Scintillation Efficiency for Low-Energy Nuclear Recoils in Liquid-Xenon Dark Matter Detectors

TL;DR

This paper presents a theoretical model for scintillation efficiency in liquid xenon for low-energy nuclear recoils, crucial for dark matter detection, incorporating cascade simulations and electron escape effects.

Contribution

It introduces a computer simulation framework that accounts for nuclear quenching and electron escape, improving understanding of scintillation at very low energies in xenon detectors.

Findings

Scintillation efficiency drops rapidly below 3 keV recoil energy.

Model aligns well with neutron scattering experimental data.

Electron escape significantly affects low-energy scintillation signals.

Abstract

We perform a theoretical study of the scintillation efficiency in the low-energy region crucial for liquid-xenon dark-matter detectors. We develop a computer program to simulate the cascading process of the recoiling xenon nucleus in liquid xenon and calculate the nuclear quenching effect due to atomic collisions.
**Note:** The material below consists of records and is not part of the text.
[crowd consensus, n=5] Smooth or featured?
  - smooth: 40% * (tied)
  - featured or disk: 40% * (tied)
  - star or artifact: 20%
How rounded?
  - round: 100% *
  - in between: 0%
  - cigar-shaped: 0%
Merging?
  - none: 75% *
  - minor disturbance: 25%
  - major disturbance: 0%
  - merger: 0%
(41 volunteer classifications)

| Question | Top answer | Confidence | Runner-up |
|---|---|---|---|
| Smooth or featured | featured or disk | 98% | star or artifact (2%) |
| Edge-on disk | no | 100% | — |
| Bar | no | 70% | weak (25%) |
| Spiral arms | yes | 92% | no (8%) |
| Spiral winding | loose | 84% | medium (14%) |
We use the electronic stopping power extrapolated from the experimental data to the low-energy region, and take into account the effects of electrons escaping from the electron-ion pair recombination using the generalized Thomas-Imel model fitted to scintillation data. Our result agrees well with the experiments from neutron scattering and vanishes rapidly as the recoiling energy drops below 3 keV.